### Supplied text
World
Trump's G7 summit shifts to Iran war and global tensions
The G7 was supposed to open in Évian-les-Bains with talks on economic growth, development, supply chain resilience, illegal immigration and artificial intelligence. Instead, Donald Trump will arrive to a summit dominated by the war in Iran, with energy costs rising and allies scrambling to keep the meeting from turning into a public rupture.
The summit, set for June 15-17 on the shores of Lake Geneva, will be one of the first major international gatherings since the United States and Israel began the war against Iran in late February. Trump is expected to meet French President Emmanuel Macron, other European leaders and key Middle Eastern leaders, and he is also scheduled to attend a working session with Volodymyr Zelenskyy and the G7 leaders. France has invited Brazil, Egypt, India, Kenya and South Korea, widening the diplomatic cast well beyond the core group.

### Stated task A
Convert the lines of the listing from the line containing "elevation (m): 2950" through the line containing "scientific name: Juncus tenuis" into a JSON list of strings, one string per line, with blank lines omitted.
The article and the listing were taken from separate sources.

Stored entries
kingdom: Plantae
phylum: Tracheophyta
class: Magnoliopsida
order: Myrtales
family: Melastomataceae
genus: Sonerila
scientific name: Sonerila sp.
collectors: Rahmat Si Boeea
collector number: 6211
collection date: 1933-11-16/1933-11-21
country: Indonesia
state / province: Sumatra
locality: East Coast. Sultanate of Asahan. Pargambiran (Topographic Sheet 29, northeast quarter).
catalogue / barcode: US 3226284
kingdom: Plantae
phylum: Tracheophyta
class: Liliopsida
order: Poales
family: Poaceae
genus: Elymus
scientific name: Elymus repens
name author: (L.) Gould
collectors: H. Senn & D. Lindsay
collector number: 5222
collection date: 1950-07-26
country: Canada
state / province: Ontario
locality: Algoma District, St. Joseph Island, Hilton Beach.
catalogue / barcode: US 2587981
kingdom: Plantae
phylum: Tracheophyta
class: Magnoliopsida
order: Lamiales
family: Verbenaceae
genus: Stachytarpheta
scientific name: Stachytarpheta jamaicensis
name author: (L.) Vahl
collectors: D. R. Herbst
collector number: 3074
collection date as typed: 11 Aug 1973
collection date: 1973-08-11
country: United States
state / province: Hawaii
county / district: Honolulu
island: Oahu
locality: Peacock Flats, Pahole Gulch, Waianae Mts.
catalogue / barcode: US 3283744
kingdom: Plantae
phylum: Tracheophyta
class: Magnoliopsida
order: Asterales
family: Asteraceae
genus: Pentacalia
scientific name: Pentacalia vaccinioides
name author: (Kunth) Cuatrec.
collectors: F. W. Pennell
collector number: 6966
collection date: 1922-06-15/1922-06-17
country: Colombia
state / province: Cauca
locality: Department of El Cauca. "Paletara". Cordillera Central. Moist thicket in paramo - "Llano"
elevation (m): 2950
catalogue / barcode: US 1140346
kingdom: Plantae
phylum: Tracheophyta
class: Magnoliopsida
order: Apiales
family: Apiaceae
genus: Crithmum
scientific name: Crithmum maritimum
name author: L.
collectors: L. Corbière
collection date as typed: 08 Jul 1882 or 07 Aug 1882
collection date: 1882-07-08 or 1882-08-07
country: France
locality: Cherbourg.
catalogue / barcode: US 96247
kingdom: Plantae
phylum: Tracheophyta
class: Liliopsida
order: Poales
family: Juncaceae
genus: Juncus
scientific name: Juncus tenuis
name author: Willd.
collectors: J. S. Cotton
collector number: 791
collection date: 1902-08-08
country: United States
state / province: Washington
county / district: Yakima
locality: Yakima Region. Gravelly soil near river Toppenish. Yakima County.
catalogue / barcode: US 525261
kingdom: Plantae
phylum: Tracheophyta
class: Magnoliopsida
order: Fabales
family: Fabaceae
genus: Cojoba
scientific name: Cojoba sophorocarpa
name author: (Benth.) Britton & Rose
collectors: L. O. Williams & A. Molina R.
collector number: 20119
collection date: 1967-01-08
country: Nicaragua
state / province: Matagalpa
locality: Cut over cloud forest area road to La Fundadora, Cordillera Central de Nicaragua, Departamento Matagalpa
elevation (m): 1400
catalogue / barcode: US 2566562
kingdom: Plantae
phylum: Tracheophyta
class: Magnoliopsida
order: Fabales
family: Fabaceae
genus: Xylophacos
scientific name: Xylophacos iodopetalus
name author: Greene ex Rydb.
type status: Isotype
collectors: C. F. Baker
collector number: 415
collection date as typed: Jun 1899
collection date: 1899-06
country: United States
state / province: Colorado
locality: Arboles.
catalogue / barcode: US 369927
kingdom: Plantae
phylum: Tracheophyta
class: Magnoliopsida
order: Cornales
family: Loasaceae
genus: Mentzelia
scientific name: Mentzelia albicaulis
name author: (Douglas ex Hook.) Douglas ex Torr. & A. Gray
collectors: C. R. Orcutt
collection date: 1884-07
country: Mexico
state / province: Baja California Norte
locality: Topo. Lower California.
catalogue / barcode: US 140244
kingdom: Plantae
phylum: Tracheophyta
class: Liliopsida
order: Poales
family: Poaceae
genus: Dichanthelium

### Stated task B
Name every country that the G7 summit article says France has invited.

### Task solution A
[
  "elevation (m): 2950",
  "catalogue / barcode: US 1140346",
  "kingdom: Plantae",
  "phylum: Tracheophyta",
  "class: Magnoliopsida",
  "order: Apiales",
  "family: Apiaceae",
  "genus: Crithmum",
  "scientific name: Crithmum maritimum",
  "name author: L.",
  "collectors: L. Corbière",
  "collection date as typed: 08 Jul 1882 or 07 Aug 1882",
  "collection date: 1882-07-08 or 1882-08-07",
  "country: France",
  "locality: Cherbourg.",
  "catalogue / barcode: US 96247",
  "kingdom: Plantae",
  "phylum: Tracheophyta",
  "class: Liliopsida",
  "order: Poales",
  "family: Juncaceae",
  "genus: Juncus",
  "scientific name: Juncus tenuis"
]

### Task solution B
Brazil, Egypt, India, Kenya, South Korea